*About this task*
Images should be omitted while the rest of the data is duplicated exactly.

(Excerpts from a dataset)
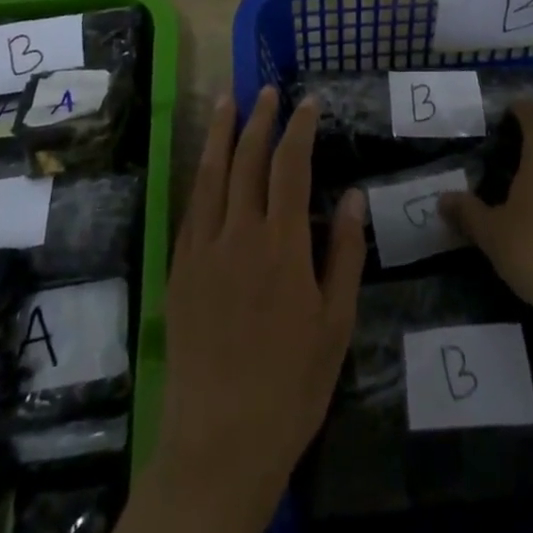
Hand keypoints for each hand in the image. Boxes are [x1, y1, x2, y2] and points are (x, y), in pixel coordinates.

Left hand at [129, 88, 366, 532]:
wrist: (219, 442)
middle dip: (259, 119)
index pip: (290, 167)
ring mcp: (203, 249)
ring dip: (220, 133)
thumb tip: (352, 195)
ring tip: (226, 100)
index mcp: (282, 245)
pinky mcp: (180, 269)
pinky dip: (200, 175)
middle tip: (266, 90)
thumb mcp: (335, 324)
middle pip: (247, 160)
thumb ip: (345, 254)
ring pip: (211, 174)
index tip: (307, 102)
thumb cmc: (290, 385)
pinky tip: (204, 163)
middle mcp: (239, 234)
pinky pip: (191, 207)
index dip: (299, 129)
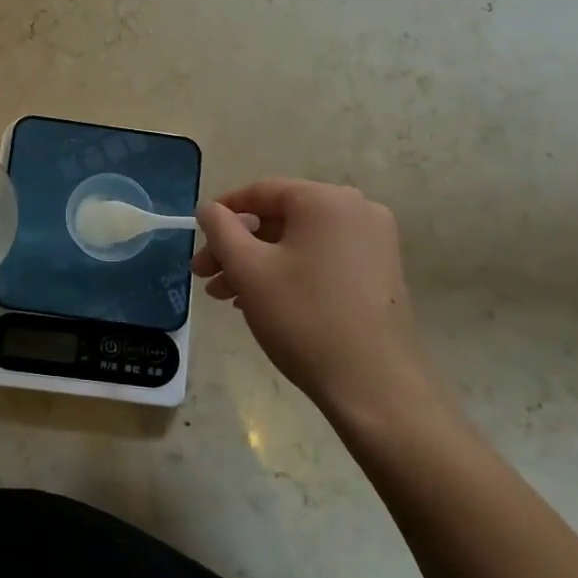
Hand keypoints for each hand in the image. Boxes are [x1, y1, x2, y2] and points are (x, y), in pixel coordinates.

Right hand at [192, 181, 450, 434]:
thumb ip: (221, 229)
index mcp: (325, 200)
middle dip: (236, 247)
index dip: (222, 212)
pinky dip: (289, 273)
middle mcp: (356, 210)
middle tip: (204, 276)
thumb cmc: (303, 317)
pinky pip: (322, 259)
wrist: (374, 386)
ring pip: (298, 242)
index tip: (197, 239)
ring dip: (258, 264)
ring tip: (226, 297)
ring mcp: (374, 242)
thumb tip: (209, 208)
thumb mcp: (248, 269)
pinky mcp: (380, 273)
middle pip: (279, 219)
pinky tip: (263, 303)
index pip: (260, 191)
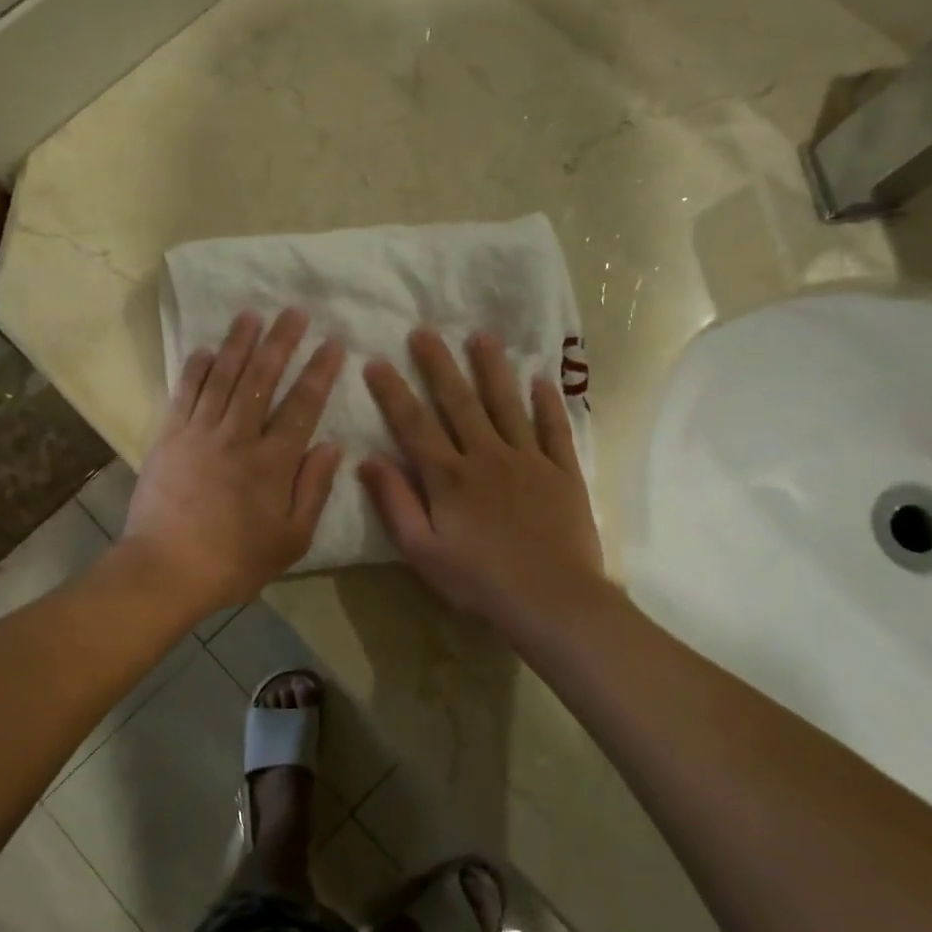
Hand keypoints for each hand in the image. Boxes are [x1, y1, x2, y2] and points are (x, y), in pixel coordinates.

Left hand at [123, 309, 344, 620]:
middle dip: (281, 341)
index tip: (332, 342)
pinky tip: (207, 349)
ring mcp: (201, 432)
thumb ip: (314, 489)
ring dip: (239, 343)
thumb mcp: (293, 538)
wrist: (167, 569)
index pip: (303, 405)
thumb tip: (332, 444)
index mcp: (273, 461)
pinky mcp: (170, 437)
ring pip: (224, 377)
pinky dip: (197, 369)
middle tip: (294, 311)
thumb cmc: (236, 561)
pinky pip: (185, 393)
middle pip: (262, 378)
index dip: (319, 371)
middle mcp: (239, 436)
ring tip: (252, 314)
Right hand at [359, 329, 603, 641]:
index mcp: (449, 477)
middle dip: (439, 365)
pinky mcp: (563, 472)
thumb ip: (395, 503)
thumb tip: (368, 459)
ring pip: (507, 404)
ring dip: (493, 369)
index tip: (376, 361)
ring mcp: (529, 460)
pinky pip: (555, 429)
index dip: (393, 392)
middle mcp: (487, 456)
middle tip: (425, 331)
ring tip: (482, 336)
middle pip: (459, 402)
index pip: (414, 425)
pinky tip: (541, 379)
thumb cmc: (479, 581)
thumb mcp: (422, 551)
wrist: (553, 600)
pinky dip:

*Reply*
Hand keypoints for each hand in the image. Boxes are [x1, y1, x2, y2] and points are (x, y), in pixel coordinates.

Left hand at [129, 88, 366, 532]:
wrist: (219, 442)
middle dip: (259, 119)
index pip: (290, 167)
ring mcp: (203, 249)
ring dip: (220, 133)
thumb tip: (352, 195)
ring tip: (226, 100)
index mcp: (282, 245)
pinky mcp: (180, 269)
pinky dip: (200, 175)
middle tip: (266, 90)
thumb mcp: (335, 324)
middle pip: (247, 160)
thumb ip: (345, 254)
ring pip: (211, 174)
index tip: (307, 102)
thumb cmc: (290, 385)
pinky tip: (204, 163)
middle mcp: (239, 234)
pinky pip: (191, 207)
index dip: (299, 129)
Hand keypoints for each hand in the image. Boxes are [x1, y1, x2, y2] and points are (x, y), in pixel coordinates.

Right hand at [192, 181, 450, 434]:
thumb ip: (221, 229)
index mcp: (325, 200)
middle dip: (236, 247)
index dip: (222, 212)
pinky dip: (289, 273)
middle mcp: (356, 210)
middle tip: (204, 276)
thumb cmc: (303, 317)
pinky pip: (322, 259)
wrist: (374, 386)
ring pip: (298, 242)
index tip: (197, 239)
ring dip: (258, 264)
ring tip: (226, 297)
ring mcp: (374, 242)
thumb tip: (209, 208)
thumb mcp: (248, 269)
pinky mcp: (380, 273)
middle pip: (279, 219)
pinky tip: (263, 303)
index pip: (260, 191)
Hand keypoints for each hand in the image. Boxes are [x1, y1, x2, y2] and points are (x, y), in pixel coordinates.

Left hand at [123, 309, 344, 620]:
middle dip: (281, 341)
index tip: (332, 342)
pinky tip: (207, 349)
ring mcp: (201, 432)
thumb ip: (314, 489)
ring dip: (239, 343)
thumb mcp: (293, 538)
wrist: (167, 569)
index pip: (303, 405)
thumb tip: (332, 444)
index mcp: (273, 461)
pinky mcp: (170, 437)
ring pip: (224, 377)
pinky dip: (197, 369)
middle tip: (294, 311)
thumb cmc: (236, 561)
pinky pip: (185, 393)
middle pip: (262, 378)
index dip: (319, 371)
middle mcp: (239, 436)
ring tip: (252, 314)
Right hand at [359, 329, 603, 641]:
index mcp: (449, 477)
middle dip: (439, 365)
pinky mcp: (563, 472)
thumb ip: (395, 503)
thumb tip: (368, 459)
ring pip: (507, 404)
ring dip: (493, 369)
index tip: (376, 361)
ring mcp: (529, 460)
pinky pip: (555, 429)
index dip: (393, 392)
middle mcp: (487, 456)
middle tip: (425, 331)
ring tip: (482, 336)
middle pip: (459, 402)
index pip: (414, 425)
pinky tip: (541, 379)
thumb cmc: (479, 581)
thumb mcp: (422, 551)
wrist: (553, 600)
pinky dip:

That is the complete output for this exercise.